Brief: Every entry is to be reproduced word for word, but the images are not.

Data for analysis:
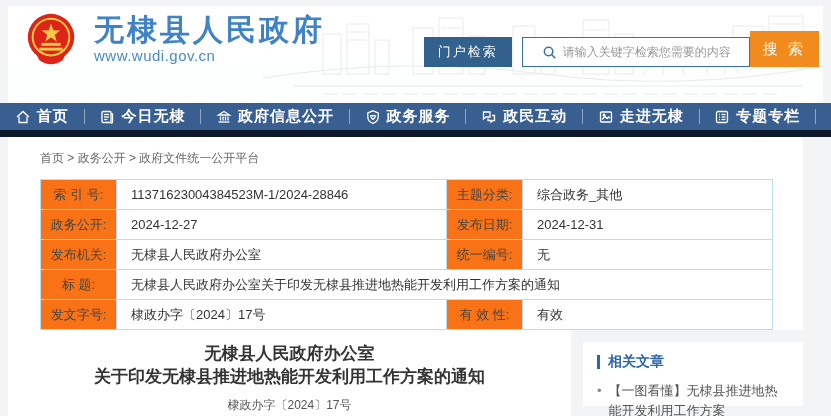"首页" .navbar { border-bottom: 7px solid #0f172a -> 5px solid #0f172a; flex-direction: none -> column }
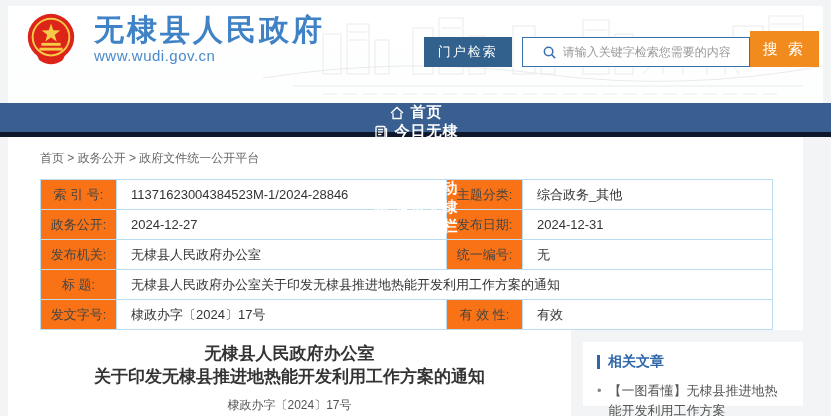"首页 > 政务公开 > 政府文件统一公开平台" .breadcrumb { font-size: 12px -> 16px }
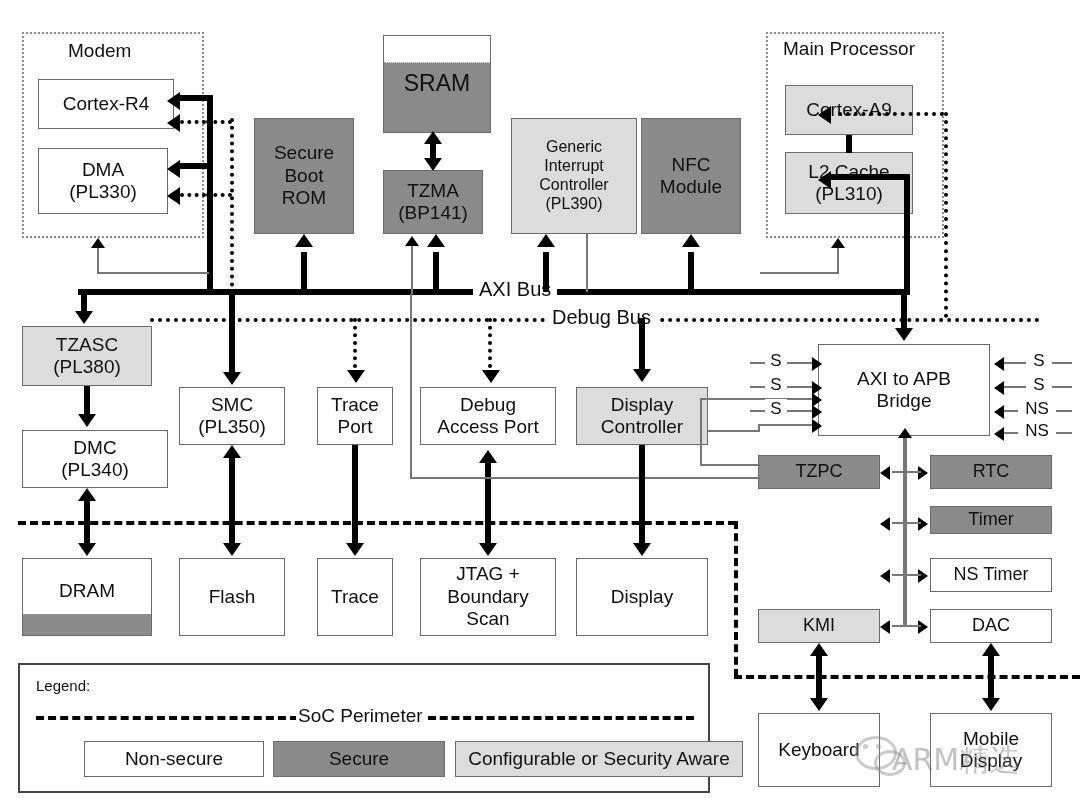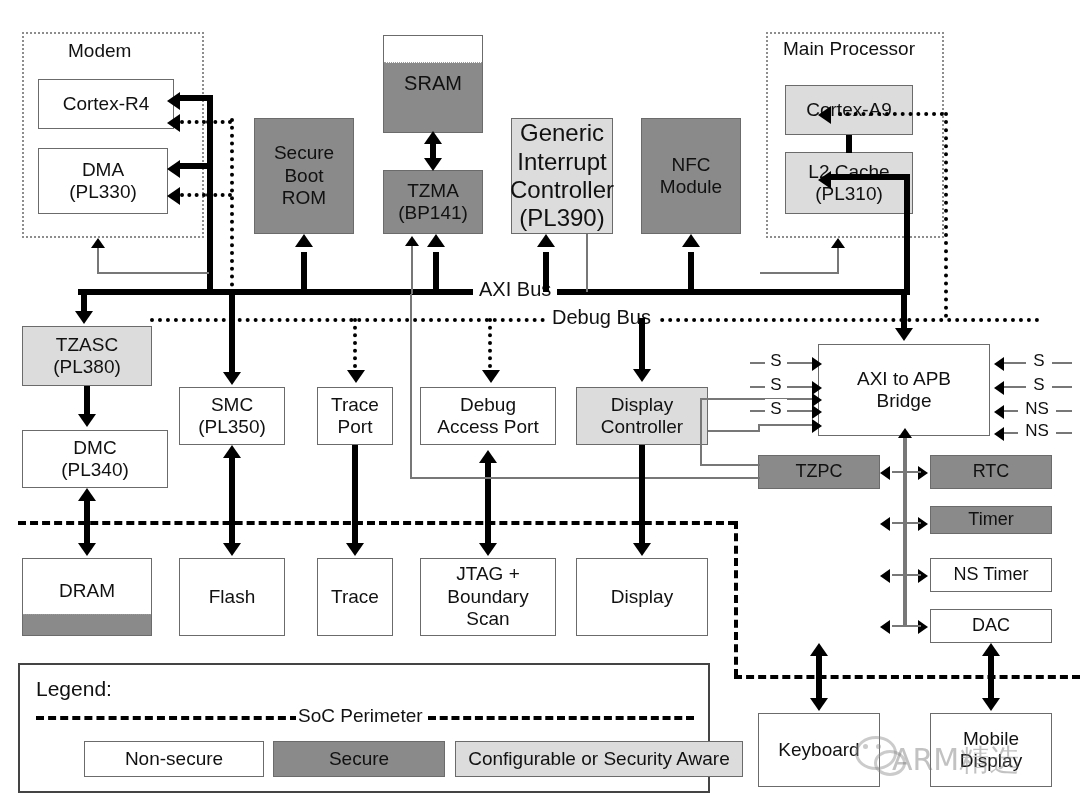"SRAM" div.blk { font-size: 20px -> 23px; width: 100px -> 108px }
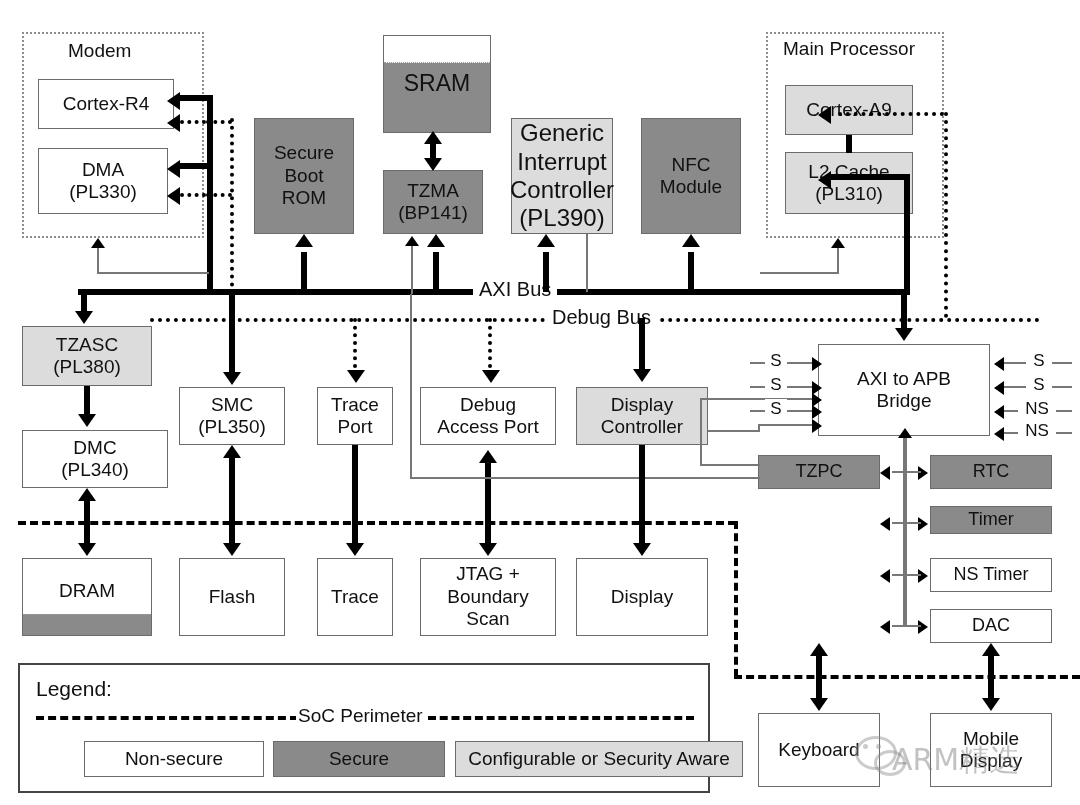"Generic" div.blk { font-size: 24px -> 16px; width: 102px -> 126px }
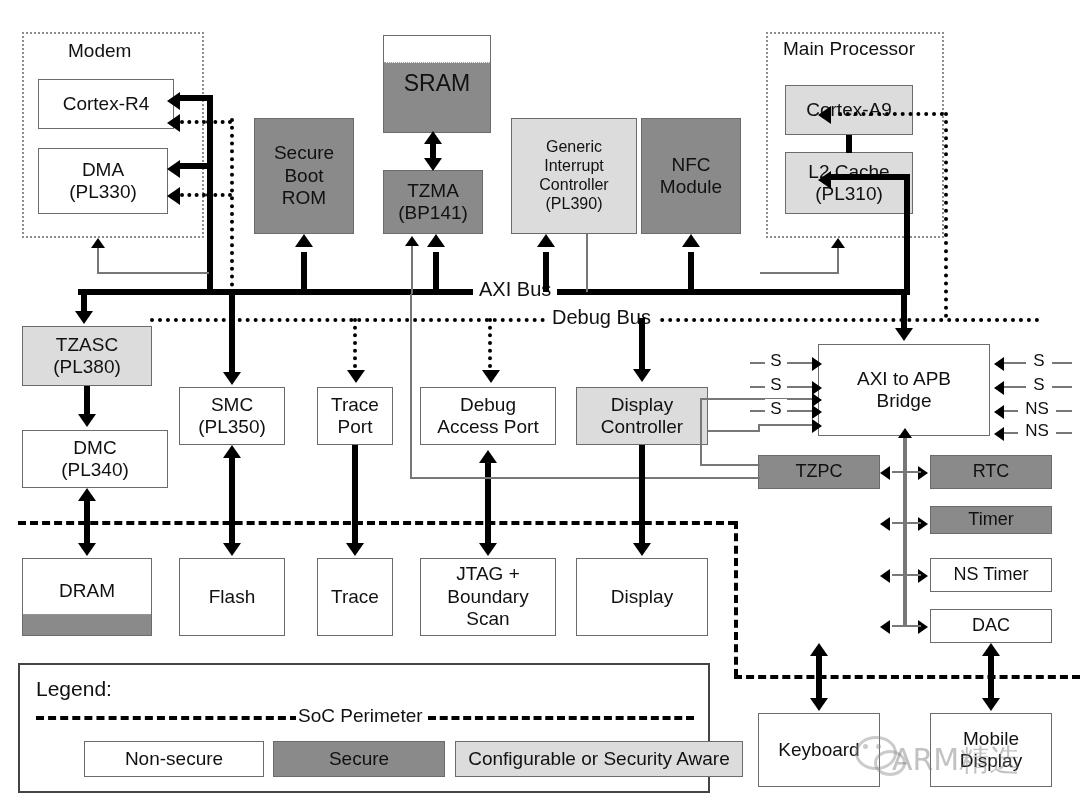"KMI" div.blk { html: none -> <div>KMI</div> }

Your response:
"首页" .navbar { border-bottom: 7px solid #0f172a -> 5px solid #0f172a; flex-direction: none -> column }
"首页 > 政务公开 > 政府文件统一公开平台" .breadcrumb { font-size: 12px -> 16px }
"SRAM" div.blk { font-size: 20px -> 23px; width: 100px -> 108px }
"Generic" div.blk { font-size: 24px -> 16px; width: 102px -> 126px }
"KMI" div.blk { html: none -> <div>KMI</div> }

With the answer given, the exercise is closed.